230 g of ethylene copolymers were obtained in the same manner as described in Example 4 except that 2 psig of propylene was injected in the polymerization process. The catalytic activity was 12.8 kg-PE / mmol-Ti. The average particle size of the obtained copolymer was 230 µm and Span was 0.6. The apparent density was 0.40 g / ml, the melt index at 2.16 kg was 0.02 g / 10 min, and the density was 0.954 g / ml.

Example 6

Except for injecting Si (OC ₃ H ₇ ) ₄ in the catalyst manufacturing process was carried out in the same manner as described in Example 1. The titanium content of the prepared catalyst was 5.4 wt%, the ethylene polymer obtained was 200 g, and the catalytic activity was 11.1 kg-PE / mmol-Ti. The average particle size of the obtained ethylene polymer was 150 µm, Span was 0.7, and the apparent density was 0.38 g / ml.

Example 7

Except for injecting Si (OC ₄ H ₉ ) ₄ in the catalyst manufacturing process was carried out in the same manner as described in Example 1. The titanium content of the prepared catalyst was 5.3 wt%, the ethylene polymer obtained was 220 g, and the catalytic activity was 12.2 kg-PE / mmol-Ti. The average particle size of the obtained ethylene polymer was 160 µm, Span was 0.7, and the apparent density was 0.38 g / ml.

Claims (8)

A silicon alkoxide compound represented by general formula Si (OR) ₄ (wherein R is an alkyl group or an aryl group having 1 to 20 carbon atoms) and a general formula Ti (OR) in a mixture of magnesium halide and electron donor compound and inert organic solvent an ethylene polymerization, which is prepared by reacting a titanium compound represented by _m X _4-m , wherein R is an alkyl group having 1 to 10 carbon atoms, X is a halo atom, and m is 0 ≦ m ≦ 4. Ethylene and Solid catalyst for copolymerization with olefins. The solid catalyst of claim 1, wherein the electron donor compound is an alcohol, a carboxylic acid, an aldehyde or an ether. The solid catalyst according to claim 1, wherein the inert organic solvent is hexane, heptane, kerosine, decanebenzene, toluene, xylene or chlorobenzene.

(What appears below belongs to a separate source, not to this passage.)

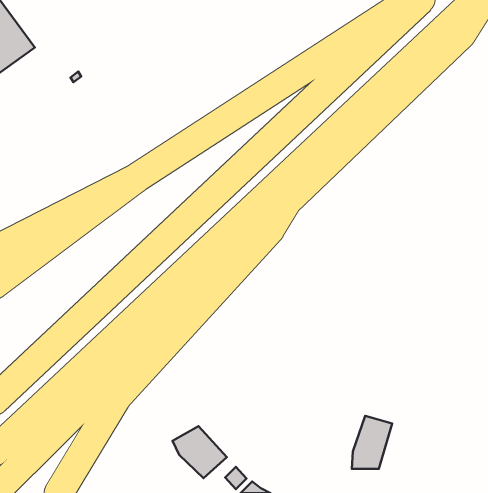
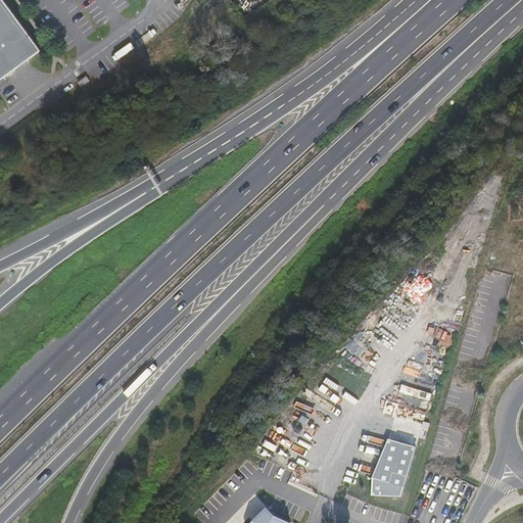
building: [172,426,227,478] -> none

The solid catalyst according to claim 1, wherein the molar ratio of magnesium halide and silicon alkoxide compound is in the range of 1: 0.01-5. The solid catalyst according to claim 1, wherein the molar ratio of magnesium halide and titanium compound is in the range of 1: 1 to 20. The solid catalyst of claim 1, wherein the reaction temperature of the magnesium halide, the silicon alkoxide compound, and the titanium compound is in the range of -10 ° C to 50 ° C. The presence of a solid catalyst and the organometallic compound of Claim 1, reaction temperature 20 ℃ to 120 ℃, the reaction pressure of 70kg / cm ^2, ethylene polymers or ethylene with a carbon number of 3 to 12, characterized in that is carried out at G or less α -Production method of copolymer with olefin. 8. The method of claim 7, wherein the organometallic compound is an organoaluminum compound.